Live

Watch CBSN Live

Trump weekend tweets on abortion aimed at toning down debate

Trump breaks with Alabama abortion law

President Trump's series of tweets over the weekend about abortion were aimed at telling the conservative and anti-abortion movement to tone it down and unite around more mainstream positions, after the highly restrictive Alabama law and others like it have stoked the abortion debate, senior administration officials and White House advisers say. 

Senior administration officials see a danger in recent abortion legislation in Alabama, Georgia, and Missouri galvanizing women voters and particularly suburban women to view such legislation as attempts to erase access to abortion and to criminalize procedures thought to be constitutionally untouchable — such as abortions in the case of incest, rape, or when it's necessary to save the life of the mother. 

The law passed in Alabama allows no exceptions for rape and incest after six weeks, a measure that even some like longtime televangelist Pat Roberts have labeled too "extreme." A senior White House official said recent abortion legislation has come up only briefly in conversations at the White House, but the president's tweets reflect his long-held personal views. 

"What prompted him? It's private conversation, but also I think it's a personal thing that this is the best way to be pro life … which is that you have these exceptions for rape, incest, the life of the mother," the senior White House official said. 

Over the weekend, Mr. Trump tweeted, "As most people know, and for those who would like to know, I am strongly Pro-Life, with the three exceptions - Rape, Incest and protecting the Life of the mother - the same position taken by Ronald Reagan. ... We must stick together and Win ... for Life in 2020. If we are foolish and do not stay UNITED as one, all of our hard fought gains for Life can, and will, rapidly disappear!"

White House political advisers suggest polling data shows the public is open to tighter abortion restrictions than currently exist. A Marist poll published in January and commissioned by the Knights of Columbus, a Catholic group, found that many Americans want more restrictions on abortion — 75% of Americans support restricting abortions to the first three months of pregnancy, for instance. 

But restrictions are not outright bans, and the president's tweets were designed to quell the intensity of the positions held by those who oppose abortion rights absolutely. The most ardent opponents would nullify exemptions like rape, incest and the life of the mother, and this view is not held by others in the GOP. Nor is this opinion shared by Mr. Trump. 

The White House is keen to showcase controversial remarks made by Democrats on abortion, among them, Virginia Gov. Ralph Northam eyebrow-raising comments about handling a late-term abortion that many conservatives interpreted as "infanticide." Democrats fought that notion, claiming conservatives were mischaracterizing the comments. However, the recent legislative restrictions in Alabama, Georgia and Missouri, White House advisers fear, has flipped the script and is now in danger of making GOP legislators appear extreme.
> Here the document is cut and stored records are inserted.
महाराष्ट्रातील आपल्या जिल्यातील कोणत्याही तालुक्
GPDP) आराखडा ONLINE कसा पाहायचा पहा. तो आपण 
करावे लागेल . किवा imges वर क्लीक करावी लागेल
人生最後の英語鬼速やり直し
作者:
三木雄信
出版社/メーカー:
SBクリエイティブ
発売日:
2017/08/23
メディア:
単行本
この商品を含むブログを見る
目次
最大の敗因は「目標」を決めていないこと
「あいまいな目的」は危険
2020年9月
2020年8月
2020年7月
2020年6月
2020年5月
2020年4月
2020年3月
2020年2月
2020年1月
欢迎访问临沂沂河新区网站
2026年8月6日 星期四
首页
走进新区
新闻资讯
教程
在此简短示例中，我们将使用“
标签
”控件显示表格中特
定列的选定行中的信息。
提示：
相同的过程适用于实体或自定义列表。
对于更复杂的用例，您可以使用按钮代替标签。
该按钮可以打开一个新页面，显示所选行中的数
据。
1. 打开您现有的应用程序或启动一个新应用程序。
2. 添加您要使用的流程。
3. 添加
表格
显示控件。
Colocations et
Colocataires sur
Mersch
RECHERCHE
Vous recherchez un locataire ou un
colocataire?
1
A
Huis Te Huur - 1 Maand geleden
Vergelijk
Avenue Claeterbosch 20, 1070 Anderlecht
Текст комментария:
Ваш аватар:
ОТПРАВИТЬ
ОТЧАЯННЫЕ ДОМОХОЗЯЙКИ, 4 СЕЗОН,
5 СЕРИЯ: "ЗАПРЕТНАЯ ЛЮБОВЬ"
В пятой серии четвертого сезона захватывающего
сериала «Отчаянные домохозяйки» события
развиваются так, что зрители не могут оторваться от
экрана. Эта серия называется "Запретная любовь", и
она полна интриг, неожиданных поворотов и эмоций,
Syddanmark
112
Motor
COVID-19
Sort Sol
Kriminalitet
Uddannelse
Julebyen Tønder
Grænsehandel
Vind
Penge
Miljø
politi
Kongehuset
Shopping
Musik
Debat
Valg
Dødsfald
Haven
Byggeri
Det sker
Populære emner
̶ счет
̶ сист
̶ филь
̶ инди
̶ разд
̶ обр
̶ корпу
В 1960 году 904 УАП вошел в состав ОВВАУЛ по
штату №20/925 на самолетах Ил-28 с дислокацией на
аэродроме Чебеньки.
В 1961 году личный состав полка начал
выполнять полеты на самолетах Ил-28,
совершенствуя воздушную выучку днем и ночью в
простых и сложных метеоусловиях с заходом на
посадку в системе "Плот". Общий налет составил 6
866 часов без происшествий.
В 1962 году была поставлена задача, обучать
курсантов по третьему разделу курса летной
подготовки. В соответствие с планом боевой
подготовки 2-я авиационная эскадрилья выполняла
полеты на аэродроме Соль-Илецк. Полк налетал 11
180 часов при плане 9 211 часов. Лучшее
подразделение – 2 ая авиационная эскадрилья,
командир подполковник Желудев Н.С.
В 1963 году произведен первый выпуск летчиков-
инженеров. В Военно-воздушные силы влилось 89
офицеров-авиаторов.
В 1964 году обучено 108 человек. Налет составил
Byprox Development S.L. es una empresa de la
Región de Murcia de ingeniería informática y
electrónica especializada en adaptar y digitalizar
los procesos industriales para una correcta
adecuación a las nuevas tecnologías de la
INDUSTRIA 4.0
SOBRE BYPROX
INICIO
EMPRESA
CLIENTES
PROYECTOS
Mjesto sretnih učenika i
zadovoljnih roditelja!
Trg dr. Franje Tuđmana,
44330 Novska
The senior White House official said the president is the one with the "common sense solutions in railing against the extreme on the left and in not running all the way to Alabama on the right." The official said that the president wouldn't sign the Alabama law if he were the governor of Alabama. But he's not, and he respects the rights of states to enact their own laws. 

"I think it's fair to say he would not have signed that law if he were governor of Alabama, but let me finish that sentence — he's not the governor of Alabama. And that's important, too," the senior White House official said. "He respects the right of states to make their own laws in accordance to what their electorate wants. And I know there's a lot of loud-mouthing, but it's, this is who Alabama elected. … I think the president was smart to lay down a marker and remind everybody what his position is, that he's pro-life with these exceptions."

Republicans, the official said, need to stay focused on highlighting Democrats' views on abortion, which the White House believes are extreme. 

"When he says, 'Let's win for 2020,'" the official said of the president, "he is talking about the consensus issues on abortion." 

"I still think that if the conversation remains on the extreme positions on abortion, the pro-lifers will win because the case that will get to the Supreme Court will probably not be the Alabama case," the senior White House official said. "It will be either one of the heartbeat cases or maybe one of the 20-week abortion cases — those are probably more likely." 

Heartbeat laws are those that restrict abortions after a fetal heartbeat can be detected — often about six or seven weeks after conception and sometimes before a woman is aware she is pregnant.

"The president knows that the conversation should stay on the rights of a baby past a certain point of gestation, a certain gestational age," the senior White House official said. 

"He'll remain consistent in railing against their extremes," the official said, referencing Democrats, "but also in his long-held position that there should be these three exceptions."